▶ Written task:
Write out the stretch of lines below that begins at the line with "Analysis and Design" and ends at the line with "in JSON format.", including both, exactly as given and nothing more.

▶ Records shown:
◇ ◇ ◇ ◇ ◇ ◇ ◇
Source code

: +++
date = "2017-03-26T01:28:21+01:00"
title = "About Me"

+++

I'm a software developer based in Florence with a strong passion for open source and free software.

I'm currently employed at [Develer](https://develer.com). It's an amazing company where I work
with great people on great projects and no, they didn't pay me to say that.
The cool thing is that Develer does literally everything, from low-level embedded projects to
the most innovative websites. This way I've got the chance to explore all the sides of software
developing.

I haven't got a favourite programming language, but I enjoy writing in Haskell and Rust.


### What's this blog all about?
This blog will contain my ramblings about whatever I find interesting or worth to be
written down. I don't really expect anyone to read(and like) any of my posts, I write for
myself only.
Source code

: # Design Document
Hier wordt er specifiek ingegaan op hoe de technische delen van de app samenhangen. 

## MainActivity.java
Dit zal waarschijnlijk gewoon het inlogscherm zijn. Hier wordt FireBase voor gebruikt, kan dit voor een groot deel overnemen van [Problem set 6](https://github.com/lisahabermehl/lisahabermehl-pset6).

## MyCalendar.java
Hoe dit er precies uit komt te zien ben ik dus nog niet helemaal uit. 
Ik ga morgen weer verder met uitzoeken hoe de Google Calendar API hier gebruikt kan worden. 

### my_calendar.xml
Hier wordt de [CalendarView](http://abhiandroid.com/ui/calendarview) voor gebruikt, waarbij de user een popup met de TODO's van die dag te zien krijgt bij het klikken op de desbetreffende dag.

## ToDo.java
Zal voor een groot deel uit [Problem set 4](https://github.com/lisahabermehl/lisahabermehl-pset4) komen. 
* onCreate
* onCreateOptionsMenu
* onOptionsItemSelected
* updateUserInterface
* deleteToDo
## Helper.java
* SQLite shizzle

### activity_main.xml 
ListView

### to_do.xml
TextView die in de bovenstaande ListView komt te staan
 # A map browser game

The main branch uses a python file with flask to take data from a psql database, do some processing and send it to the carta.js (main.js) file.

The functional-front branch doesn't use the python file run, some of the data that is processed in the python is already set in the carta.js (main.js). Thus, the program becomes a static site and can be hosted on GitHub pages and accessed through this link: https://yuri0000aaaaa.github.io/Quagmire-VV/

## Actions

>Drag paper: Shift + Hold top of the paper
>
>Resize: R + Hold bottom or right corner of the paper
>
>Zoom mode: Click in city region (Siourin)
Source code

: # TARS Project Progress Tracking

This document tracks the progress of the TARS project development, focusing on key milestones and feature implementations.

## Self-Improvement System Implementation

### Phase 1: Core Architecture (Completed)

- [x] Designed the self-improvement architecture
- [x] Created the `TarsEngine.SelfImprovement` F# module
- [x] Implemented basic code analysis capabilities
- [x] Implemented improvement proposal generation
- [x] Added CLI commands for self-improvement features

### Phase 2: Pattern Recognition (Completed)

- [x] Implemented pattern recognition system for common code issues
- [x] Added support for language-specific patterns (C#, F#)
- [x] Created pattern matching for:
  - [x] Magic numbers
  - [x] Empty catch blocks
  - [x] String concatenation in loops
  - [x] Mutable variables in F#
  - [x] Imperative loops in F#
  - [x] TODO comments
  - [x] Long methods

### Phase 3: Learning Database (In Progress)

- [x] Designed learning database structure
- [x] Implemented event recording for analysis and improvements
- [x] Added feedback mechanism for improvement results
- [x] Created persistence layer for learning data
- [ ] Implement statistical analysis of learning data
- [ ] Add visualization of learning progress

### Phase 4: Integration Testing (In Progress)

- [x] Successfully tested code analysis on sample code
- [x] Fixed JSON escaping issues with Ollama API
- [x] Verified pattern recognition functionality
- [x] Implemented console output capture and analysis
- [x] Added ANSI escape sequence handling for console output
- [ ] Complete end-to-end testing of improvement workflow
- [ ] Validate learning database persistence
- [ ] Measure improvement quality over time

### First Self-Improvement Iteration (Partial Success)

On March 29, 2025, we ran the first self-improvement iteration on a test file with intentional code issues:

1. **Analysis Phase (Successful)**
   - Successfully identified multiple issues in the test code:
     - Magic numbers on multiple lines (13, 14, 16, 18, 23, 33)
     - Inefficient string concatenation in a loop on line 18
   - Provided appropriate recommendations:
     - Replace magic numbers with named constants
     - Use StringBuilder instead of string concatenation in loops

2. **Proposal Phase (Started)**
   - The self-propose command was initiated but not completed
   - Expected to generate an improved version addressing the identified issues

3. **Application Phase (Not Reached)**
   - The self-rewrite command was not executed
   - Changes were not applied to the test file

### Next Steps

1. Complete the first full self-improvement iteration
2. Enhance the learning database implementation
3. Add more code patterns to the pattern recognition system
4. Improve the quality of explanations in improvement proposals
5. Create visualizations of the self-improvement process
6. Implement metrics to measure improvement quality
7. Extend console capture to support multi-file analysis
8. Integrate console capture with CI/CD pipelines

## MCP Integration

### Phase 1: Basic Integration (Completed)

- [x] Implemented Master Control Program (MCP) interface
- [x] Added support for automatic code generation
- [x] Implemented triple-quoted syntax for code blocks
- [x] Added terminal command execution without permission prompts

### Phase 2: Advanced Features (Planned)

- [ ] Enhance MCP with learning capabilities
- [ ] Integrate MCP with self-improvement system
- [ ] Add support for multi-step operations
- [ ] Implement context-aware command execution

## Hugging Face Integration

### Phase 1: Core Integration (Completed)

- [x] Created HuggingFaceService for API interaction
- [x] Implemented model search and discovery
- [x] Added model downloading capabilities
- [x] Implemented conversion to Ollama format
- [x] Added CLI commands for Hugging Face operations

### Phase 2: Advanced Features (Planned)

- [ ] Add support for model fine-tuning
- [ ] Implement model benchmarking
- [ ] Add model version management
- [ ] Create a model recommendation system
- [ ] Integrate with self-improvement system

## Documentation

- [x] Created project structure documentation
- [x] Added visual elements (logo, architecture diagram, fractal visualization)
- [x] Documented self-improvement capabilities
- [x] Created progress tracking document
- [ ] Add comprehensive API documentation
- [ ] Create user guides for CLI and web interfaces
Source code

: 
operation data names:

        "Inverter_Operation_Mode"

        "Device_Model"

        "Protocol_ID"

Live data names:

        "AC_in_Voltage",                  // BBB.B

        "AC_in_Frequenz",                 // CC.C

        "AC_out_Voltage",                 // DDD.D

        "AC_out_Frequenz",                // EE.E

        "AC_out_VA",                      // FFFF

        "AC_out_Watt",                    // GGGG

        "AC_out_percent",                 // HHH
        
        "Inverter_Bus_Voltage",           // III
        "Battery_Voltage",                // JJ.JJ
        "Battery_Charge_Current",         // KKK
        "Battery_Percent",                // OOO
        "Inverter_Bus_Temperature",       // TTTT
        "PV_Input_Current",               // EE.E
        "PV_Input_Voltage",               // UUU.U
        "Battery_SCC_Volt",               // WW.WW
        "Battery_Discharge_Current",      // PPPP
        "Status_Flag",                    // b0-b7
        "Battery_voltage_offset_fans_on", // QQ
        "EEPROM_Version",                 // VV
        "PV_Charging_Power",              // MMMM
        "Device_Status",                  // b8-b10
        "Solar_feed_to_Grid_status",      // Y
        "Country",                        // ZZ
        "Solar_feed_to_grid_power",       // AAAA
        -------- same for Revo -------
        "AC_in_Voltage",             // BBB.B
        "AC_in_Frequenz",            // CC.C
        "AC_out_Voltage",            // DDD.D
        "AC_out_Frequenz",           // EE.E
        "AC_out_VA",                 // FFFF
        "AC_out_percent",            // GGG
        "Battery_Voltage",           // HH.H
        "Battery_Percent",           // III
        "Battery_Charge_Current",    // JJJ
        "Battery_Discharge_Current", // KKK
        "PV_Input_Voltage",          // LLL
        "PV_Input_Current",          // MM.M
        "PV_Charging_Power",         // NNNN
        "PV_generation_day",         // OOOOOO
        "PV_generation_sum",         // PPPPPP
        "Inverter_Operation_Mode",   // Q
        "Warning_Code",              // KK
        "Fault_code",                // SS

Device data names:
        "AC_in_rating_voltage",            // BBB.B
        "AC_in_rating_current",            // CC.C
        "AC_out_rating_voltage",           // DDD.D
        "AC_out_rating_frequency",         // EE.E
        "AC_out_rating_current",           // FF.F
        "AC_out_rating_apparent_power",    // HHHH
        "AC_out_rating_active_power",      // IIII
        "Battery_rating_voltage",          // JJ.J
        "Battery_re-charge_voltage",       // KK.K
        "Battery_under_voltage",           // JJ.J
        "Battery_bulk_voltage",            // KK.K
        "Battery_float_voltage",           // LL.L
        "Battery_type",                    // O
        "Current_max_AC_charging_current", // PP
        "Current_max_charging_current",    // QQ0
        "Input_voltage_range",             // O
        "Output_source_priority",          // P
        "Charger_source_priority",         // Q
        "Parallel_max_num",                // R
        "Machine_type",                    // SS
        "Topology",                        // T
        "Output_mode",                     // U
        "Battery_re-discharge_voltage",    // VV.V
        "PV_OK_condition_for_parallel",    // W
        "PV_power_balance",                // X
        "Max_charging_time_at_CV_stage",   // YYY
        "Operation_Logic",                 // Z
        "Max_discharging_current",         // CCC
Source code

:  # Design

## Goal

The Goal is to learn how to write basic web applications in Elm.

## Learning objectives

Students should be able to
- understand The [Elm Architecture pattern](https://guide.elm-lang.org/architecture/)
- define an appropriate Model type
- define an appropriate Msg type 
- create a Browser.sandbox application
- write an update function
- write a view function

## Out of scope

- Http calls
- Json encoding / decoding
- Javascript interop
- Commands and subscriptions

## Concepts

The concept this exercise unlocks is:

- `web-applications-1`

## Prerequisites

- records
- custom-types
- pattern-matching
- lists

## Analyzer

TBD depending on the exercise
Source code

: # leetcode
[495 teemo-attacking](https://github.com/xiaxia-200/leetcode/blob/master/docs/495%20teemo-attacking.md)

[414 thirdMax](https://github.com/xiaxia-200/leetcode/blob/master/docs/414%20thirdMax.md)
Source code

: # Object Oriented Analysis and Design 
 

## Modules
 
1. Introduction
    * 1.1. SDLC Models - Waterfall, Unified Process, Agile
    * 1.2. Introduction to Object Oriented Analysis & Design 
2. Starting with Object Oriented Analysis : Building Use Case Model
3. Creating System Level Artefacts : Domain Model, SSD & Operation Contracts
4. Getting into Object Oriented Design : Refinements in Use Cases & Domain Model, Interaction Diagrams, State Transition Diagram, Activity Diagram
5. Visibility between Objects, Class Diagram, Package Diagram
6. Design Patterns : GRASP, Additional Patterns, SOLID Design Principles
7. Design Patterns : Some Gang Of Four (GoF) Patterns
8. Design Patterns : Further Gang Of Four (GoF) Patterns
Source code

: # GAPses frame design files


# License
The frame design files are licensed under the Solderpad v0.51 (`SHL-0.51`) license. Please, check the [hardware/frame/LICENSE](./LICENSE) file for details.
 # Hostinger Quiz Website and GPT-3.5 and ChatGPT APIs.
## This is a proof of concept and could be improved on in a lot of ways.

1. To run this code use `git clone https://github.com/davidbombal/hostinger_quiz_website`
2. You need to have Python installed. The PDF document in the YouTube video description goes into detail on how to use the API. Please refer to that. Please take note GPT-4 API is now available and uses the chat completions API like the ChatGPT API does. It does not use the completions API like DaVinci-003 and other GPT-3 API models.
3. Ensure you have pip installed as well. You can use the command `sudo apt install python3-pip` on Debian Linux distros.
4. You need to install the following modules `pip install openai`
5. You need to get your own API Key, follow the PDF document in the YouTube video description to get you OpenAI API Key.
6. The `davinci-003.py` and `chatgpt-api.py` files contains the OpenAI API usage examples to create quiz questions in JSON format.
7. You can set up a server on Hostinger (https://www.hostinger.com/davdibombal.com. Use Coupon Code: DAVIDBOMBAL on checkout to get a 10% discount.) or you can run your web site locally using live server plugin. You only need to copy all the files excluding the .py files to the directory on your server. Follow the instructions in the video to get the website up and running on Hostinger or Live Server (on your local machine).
◇ ◇ ◇ ◇ ◇ ◇ ◇
▶ Reply to the exercise:
: # Object Oriented Analysis and Design 
 

## Modules
 
1. Introduction
    * 1.1. SDLC Models - Waterfall, Unified Process, Agile
    * 1.2. Introduction to Object Oriented Analysis & Design 
2. Starting with Object Oriented Analysis : Building Use Case Model
3. Creating System Level Artefacts : Domain Model, SSD & Operation Contracts
4. Getting into Object Oriented Design : Refinements in Use Cases & Domain Model, Interaction Diagrams, State Transition Diagram, Activity Diagram
5. Visibility between Objects, Class Diagram, Package Diagram
6. Design Patterns : GRASP, Additional Patterns, SOLID Design Principles
7. Design Patterns : Some Gang Of Four (GoF) Patterns
8. Design Patterns : Further Gang Of Four (GoF) Patterns
Source code

: # GAPses frame design files


# License
The frame design files are licensed under the Solderpad v0.51 (`SHL-0.51`) license. Please, check the [hardware/frame/LICENSE](./LICENSE) file for details.
 # Hostinger Quiz Website and GPT-3.5 and ChatGPT APIs.
## This is a proof of concept and could be improved on in a lot of ways.

1. To run this code use `git clone https://github.com/davidbombal/hostinger_quiz_website`
2. You need to have Python installed. The PDF document in the YouTube video description goes into detail on how to use the API. Please refer to that. Please take note GPT-4 API is now available and uses the chat completions API like the ChatGPT API does. It does not use the completions API like DaVinci-003 and other GPT-3 API models.
3. Ensure you have pip installed as well. You can use the command `sudo apt install python3-pip` on Debian Linux distros.
4. You need to install the following modules `pip install openai`
5. You need to get your own API Key, follow the PDF document in the YouTube video description to get you OpenAI API Key.
6. The `davinci-003.py` and `chatgpt-api.py` files contains the OpenAI API usage examples to create quiz questions in JSON format.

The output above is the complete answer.